Counterfeiters have a lot to gain from 3D printing: Not only can they steal the design files to create cheap knock-offs (saving them R&D and material costs), but they can also create their own 3D-printable design files from pre-existing objects, the way the German artists did with the bust of Nefertiti.

Since assets in a 3D printing supply chain are largely digital—design files and blueprints, design and print software—in some ways, they’re more vulnerable than if they were physical. Hackers can do more than just steal: They can intentionally sabotage the designs of 3D-printed objects with the intent to harm. “Somebody could very easily get in, change that blueprint, and then all of the sudden, you're manufacturing something, and you have just created risk you probably didn’t realize you would encounter,” Slubowski says.

Last year, for example, the US Food and Drug Administration began approving 3D-printed prescription drugs for release. Slubowski posits that if hackers change just one milligram of a drug’s blueprint, the effects would have devastating health consequences. “If nobody touches that [altered design], we now have millions of false prescription drugs out there that are affecting people,” she says.

Even our national security is at risk. A 2014 Defense One article said that the Department of Defense and contractors like General Electric and Lockheed Martin have begun using 3D printing to produce parts for the military. Unfortunately, the Department of Defense is already a target of cybercrime, with a public 2013 report saying the agency and its contractors “have sustained staggering losses of system design information incorporating years of combat knowledge and experience.”

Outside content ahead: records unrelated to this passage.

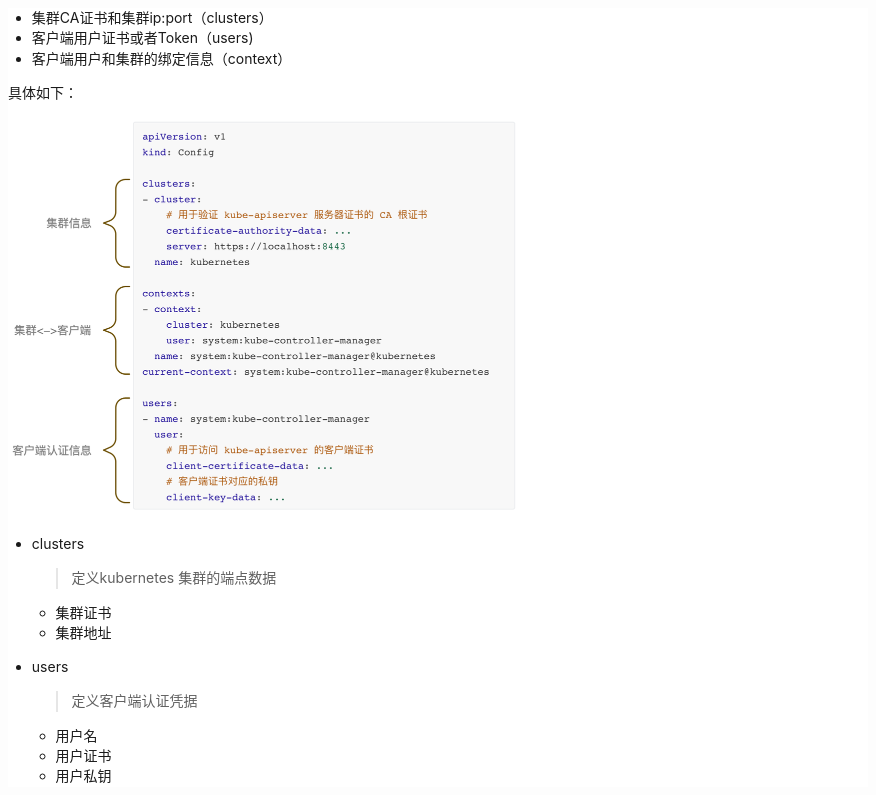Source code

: - 集群CA证书和集群ip:port（clusters）
- 客户端用户证书或者Token（users)
- 客户端用户和集群的绑定信息（context）

具体如下：

<img src="./image-20220703162841684.png" alt="image-20220703162841684" style="zoom:50%;" />

- clusters

  > 定义kubernetes 集群的端点数据

  - 集群证书
  - 集群地址

- users

  > 定义客户端认证凭据

  - 用户名
  - 用户证书
  - 用户私钥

The Washington Post obtained the confidential version of the report, which listed designs for the PAC-3 missile system, F/A-18 fighter jet and Black Hawk helicopter — among others — as having been digitally compromised. Boeing is already using 3D printing to create more than 20,000 non-metallic parts, 150 of which are made for the F/A-18. If hostile groups get ahold of Boeing’s blueprints, they’ll gain a deep knowledge of the machinery—and any vulnerabilities it might have—that multiple countries use in their military forces. The damage could be deadly.

The art world, health care, the military: They’ve all been disrupted by 3D printing, and the security issues that arise in turn may be more than just disruptive. They could be dangerous. 3D printing is turning everything from car parts to prosthetic limbs into files, which can be stolen, altered, and replicated with abandon.

And legislation and security measures are struggling to catch up. “The reality of it is that none of this technology has seen a lawsuit. None of it's been tested in the courts.” Slubowski says. “Until something like that happens, we don’t have a precedent.”

The 3D-printing process would reshape the traditional supply chain of a countless number of products to such an extent that we don’t yet have a legal structure or guidelines or navigate it. According to Slubowski, defective 3D-printed products that were modified by hackers leave companies liable to lawsuits, even if the item that fails is a counterfeit. “Because they didn’t have the appropriate protocols in place to protect that information or check that information to make sure it was not modified.”

3D printing may eventually mean that everyone can make everything. The legal implications of that possibility are endless, but in the meantime, Slubowski believes companies looking to grab a piece of the $11 billion 3D-printing market will have to protect themselves from cyber crime by implementing counterfeit-detection measures and generally establishing strict, vigilant security policies internally. After all, the next 3D-printing hack may be targeting something even more valuable than the bust of a queen.